Borough councillors argued Basildon had done enough by taking in other people’s rubbish for years at Pitsea tip. But seven of nine members of County Hall’s development and regulation committee said the plant was in the interest of Essex as a whole.

John Dornan, Basildon councillor for the environment, said: “This is a great development, but it’s in the wrong location. You have to look at the impact on residents’ quality of life, especially the traveller site next door. There is the impact on traffic and the blight on local properties.”

He said there was not enough parking and the scheme could compromise regeneration plans in the area. He added: “The buildings are 66ft high – roughly a seven-storey block of flats. We pull those down in Basildon.”

Borough councillor Sandra Hillier, who is also on the county council, said: “Pitsea has taken waste from Essex and London for too long. Other authorities should foot the responsibility and the site should be more central in Essex.”

But she conceded the plans were going to be approved and asked for more cash towards community improvements.

The meeting heard there was a petition from Hovefields official traveller site, in Courtauld Road, but few other objections.

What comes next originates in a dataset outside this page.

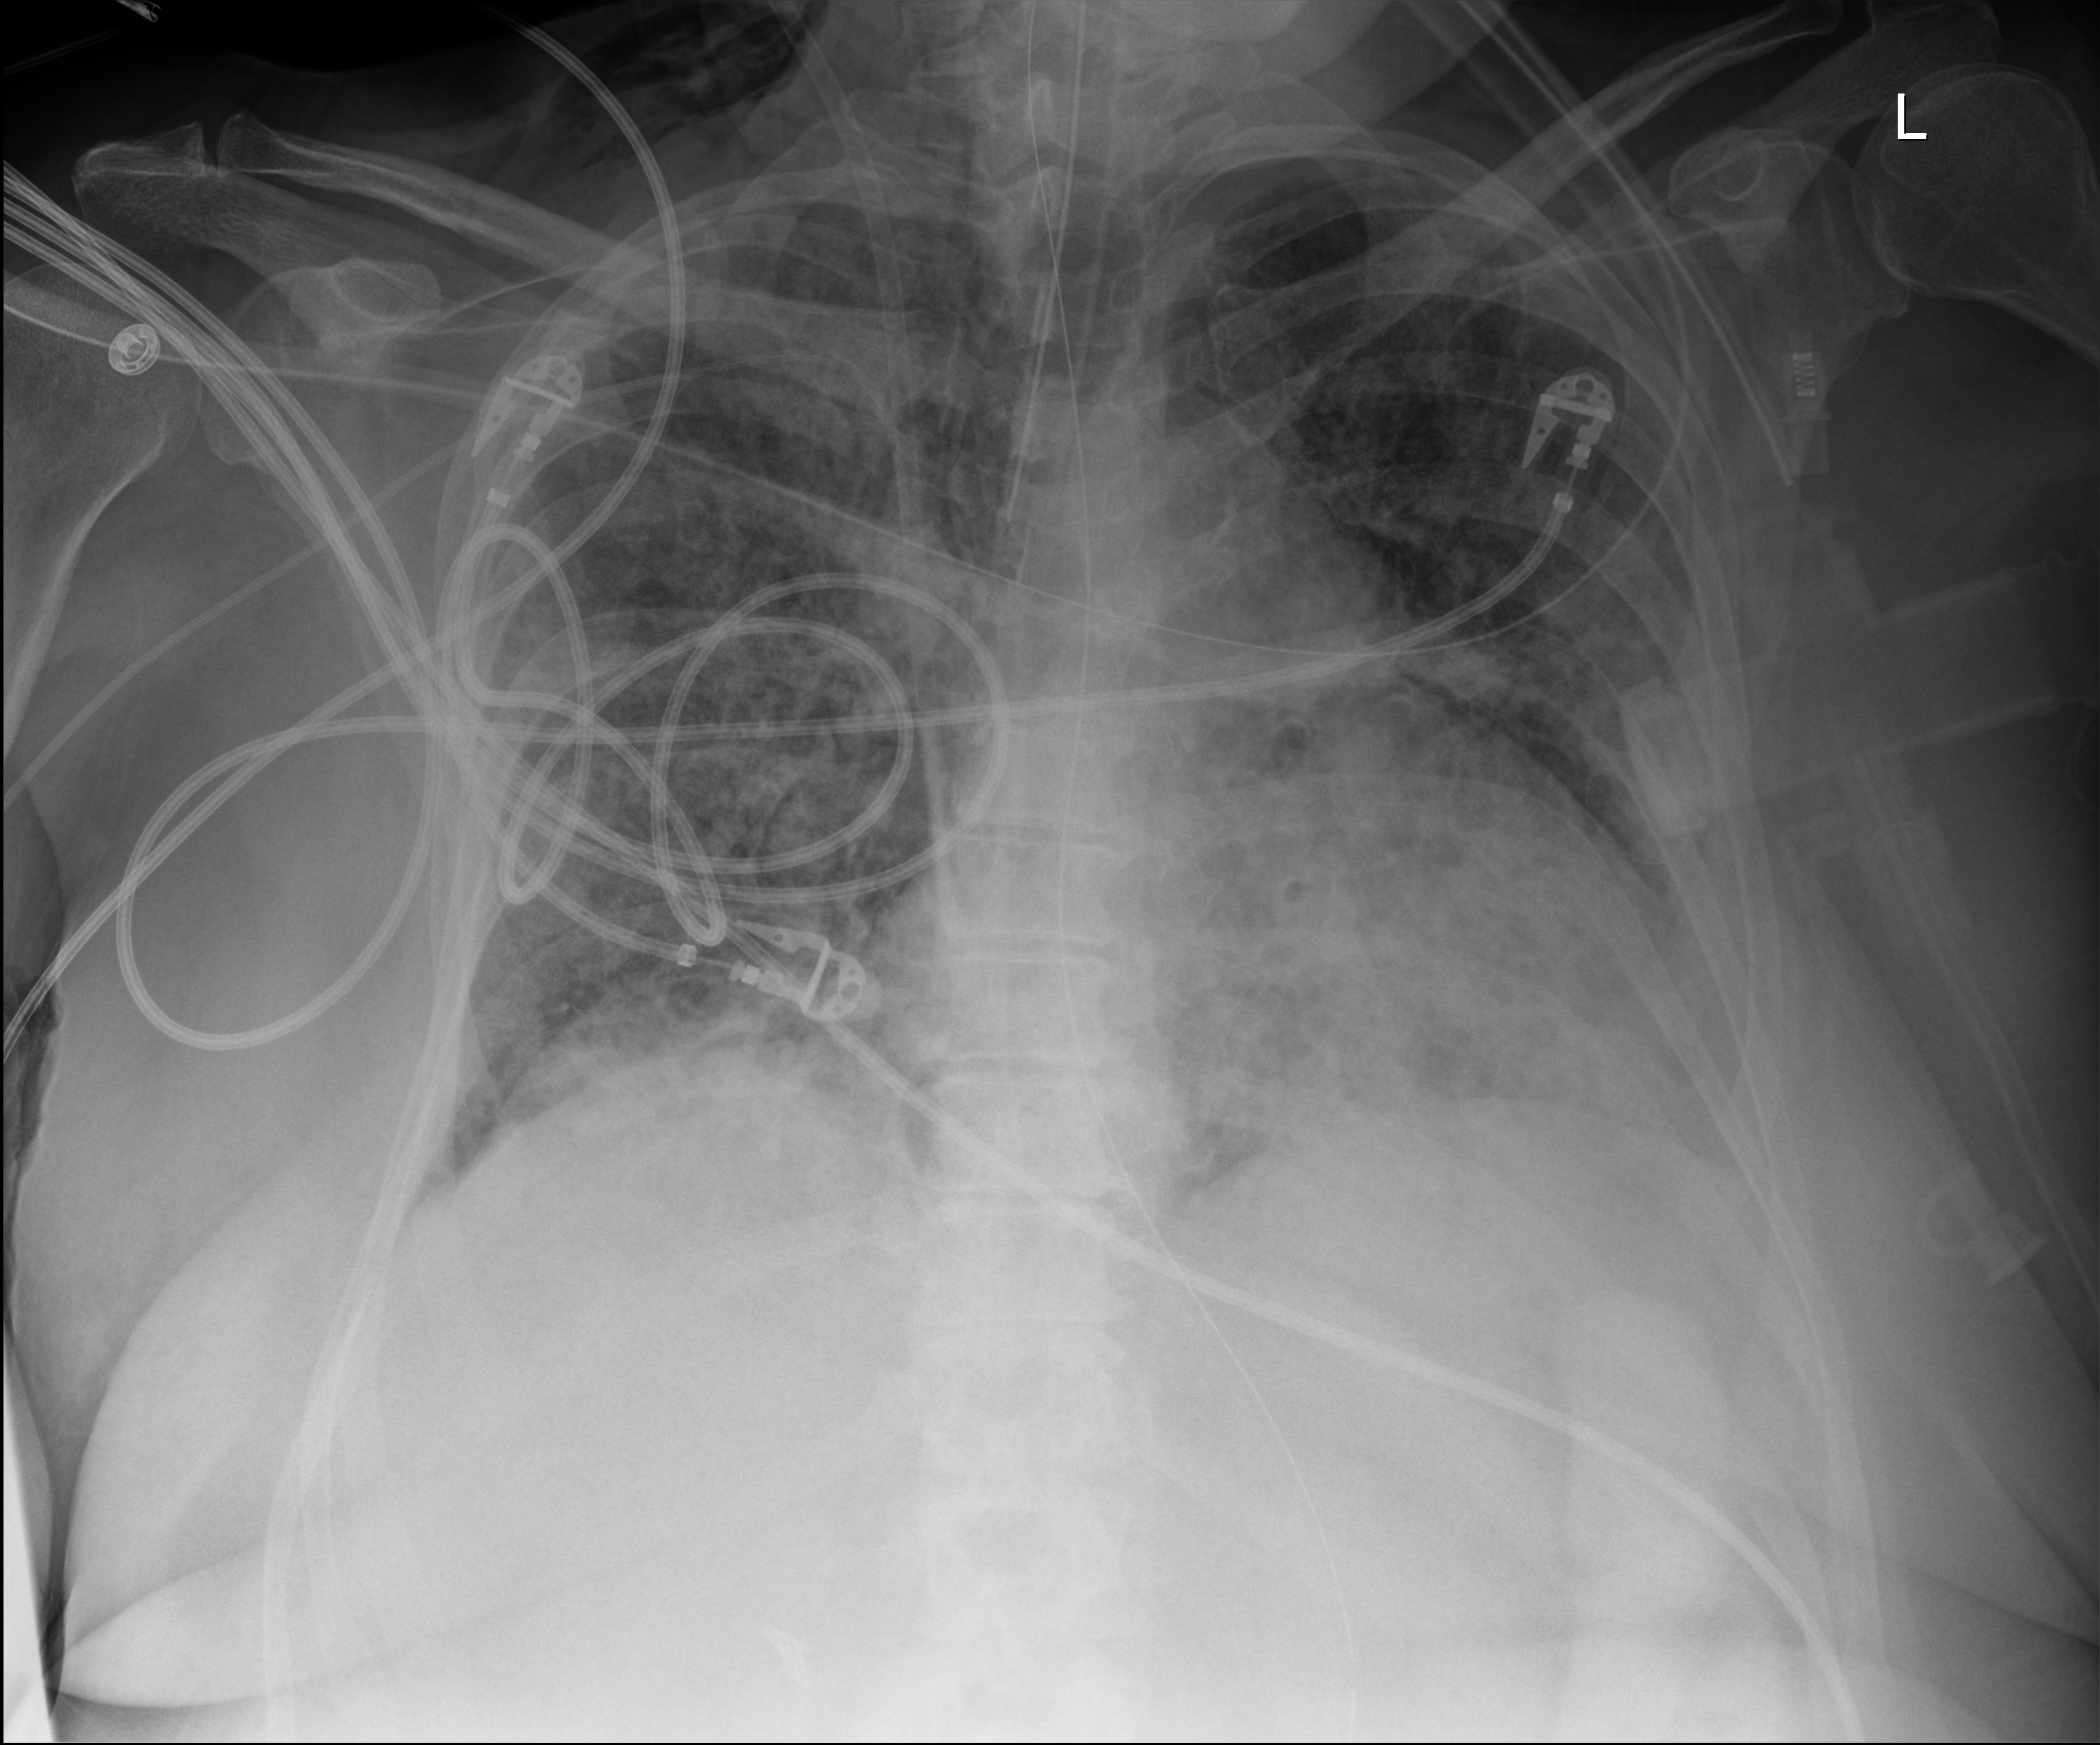
Chest X-ray, anteroposterior (AP) projection. Female patient hospitalised with COVID-19, age 60–74 years.
From the hospital-stay record, not from the radiograph (when in the stay this image was taken is not recorded): mechanically ventilated during this hospital stay: yes; diabetes (admission record): no; admitted to intensive care during this hospital stay: yes.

Richard Greaves, the county’s principal planner, said the site already had permission for a larger operation, and the new scheme, by County Hall contractor Urbaser Balfour Beatty, represented a reduction in the amount of waste brought in and lorry movements.

Environmental concerns had already been addressed, with a major operation to transfer newts and reptiles.

He said: “Under a legal agreement, the developer will commit £1million to highway improvements along the East Mayne corridor. There will be footpath and cycle ways along Courtauld Road and a toucan crossing. “The Essex waste strategy has been aimed at reducing the amount of waste that goes to landfill and this will reduce the amount by 50 per cent. Over the 25-year project there will be savings in landfill tax of £200million.”

He said County Hall had secured £100million of Government funding to allow the development, which would create up to 300 jobs during construction, and 75 permanent posts.

There will also be a visitor centre open to schools and residents to teach about waste disposal.